Pick plugins during scaffolding — the init flow shows a multiselect, then merges your choices into the new project:
npx @paralect/ship init
You can also merge a plugin into an existing project from its source:
pnpm plugin:install <git-url>
pnpm plugin:uninstall <name>
pnpm plugin:list
Auth is plugin-delivered. The base apps/web ships only a landing page; the Auth plugin (auth-starter) adds the API wiring, the sign-in/up and reset pages, the authenticated app shell, and the typed oRPC client. A full-stack project that needs accounts starts with this plugin.

The catalog

PluginWhat it addsRequires
auth-starterbetter-auth wiring — email/password, verification, reset, Google OAuth — plus the web auth pages, app shell, and oRPC client.postgres, mailer, cloud-storage
adminAn admin dashboard with a paginated user list at /app/admin.
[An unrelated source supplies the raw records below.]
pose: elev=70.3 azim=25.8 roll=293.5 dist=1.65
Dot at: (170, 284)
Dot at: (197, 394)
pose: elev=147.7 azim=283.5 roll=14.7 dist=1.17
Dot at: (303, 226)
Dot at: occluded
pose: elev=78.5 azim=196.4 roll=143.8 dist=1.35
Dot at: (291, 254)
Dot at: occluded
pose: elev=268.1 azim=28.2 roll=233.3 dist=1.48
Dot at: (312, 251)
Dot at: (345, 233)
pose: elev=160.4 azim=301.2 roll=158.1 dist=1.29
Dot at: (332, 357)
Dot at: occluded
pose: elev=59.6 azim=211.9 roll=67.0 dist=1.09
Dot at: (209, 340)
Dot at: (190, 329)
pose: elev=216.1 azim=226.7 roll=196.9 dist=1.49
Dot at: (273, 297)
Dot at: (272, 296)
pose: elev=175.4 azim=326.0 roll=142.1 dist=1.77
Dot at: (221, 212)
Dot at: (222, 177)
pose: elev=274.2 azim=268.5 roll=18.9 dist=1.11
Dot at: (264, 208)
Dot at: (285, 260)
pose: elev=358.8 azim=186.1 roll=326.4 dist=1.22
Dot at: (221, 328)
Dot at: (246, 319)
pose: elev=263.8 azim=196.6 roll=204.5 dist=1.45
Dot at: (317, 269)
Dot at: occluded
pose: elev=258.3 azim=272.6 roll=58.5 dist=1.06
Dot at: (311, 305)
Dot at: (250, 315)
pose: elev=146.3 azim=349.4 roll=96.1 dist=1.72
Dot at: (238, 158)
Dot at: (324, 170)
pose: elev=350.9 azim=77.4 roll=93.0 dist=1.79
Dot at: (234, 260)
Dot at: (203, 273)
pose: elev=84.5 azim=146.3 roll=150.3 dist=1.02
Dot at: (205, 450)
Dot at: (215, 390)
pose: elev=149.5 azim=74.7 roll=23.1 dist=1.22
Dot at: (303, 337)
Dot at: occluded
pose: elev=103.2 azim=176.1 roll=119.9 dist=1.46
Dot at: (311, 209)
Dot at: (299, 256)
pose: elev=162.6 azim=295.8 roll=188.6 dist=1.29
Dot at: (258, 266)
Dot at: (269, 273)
The canonical TanStack Router plugin example.postgres, auth-starter
notesA small notes CRUD resource and UI — the minimal end-to-end plugin example.postgres
ai-chatStreaming AI chat via the @ship/ai package (Google Gemini): conversations, messages, AI responses.postgres, auth-starter
mailerTransactional email — Resend + React Email templates, exposed as @ship/emails.
cloud-storageS3-compatible file storage with a local Garage dev server, exposed as @ship/cloud-storage.
A plugin’s requires are merged in automatically — selecting admin pulls in auth-starter, which pulls in mailer and cloud-storage.

Anatomy of a plugin

A plugin mirrors the resource-owns-everything layout of the app it merges into:
my-plugin/
  plugin.json                 # name, version, requires, dependencies
  api/
    src/resources/things/
      things.schema.ts         # pgTable + Zod → picked up by codegen-db
      endpoints/*.ts           # oRPC endpoints → picked up by codegen-router
      methods/*.ts             # business logic
      handlers/*.ts            # mutation-event handlers (side effects)
      middlewares/*.ts         # per-resource gates (can-edit-*.ts)
  web/
    routes/_authenticated/app/things/
      index.tsx                # → apps/web/src/routes/...
      -components/             # private, ignored by the router
  packages/
    my-lib/                    # → packages/my-lib (workspace:*)
The plugin’s API resources build on the same @/endpoint base and the same @/middlewares/* gates (is-authorized, is-admin, can-access, can-edit) as the rest of your code — there’s nothing plugin-specific to learn. Web routes go under web/routes/** and TanStack Router discovers them by path.

plugin.json

The manifest names the plugin, lists what it requires, and declares which dependencies go to which app:
plugin.json
{
  "name": "ai-chat",
  "version": "1.0.0",
  "description": "AI chat with Google Gemini",
  "dependencies": {
    "api": { "@ship/ai": "workspace:*" }
  }
}
dependencies.api is appended to apps/api/package.json; dependencies.web to apps/web/package.json.

Why this matters

Because a plugin is just your code in the standard layout, there’s no abstraction boundary to fight. You can read every line, set a breakpoint in it, refactor a handler, or delete the feature outright. Coding agents see the same one-obvious-way structure they see everywhere else in the repo — the plugin is indistinguishable from code you wrote by hand, because after install, it is.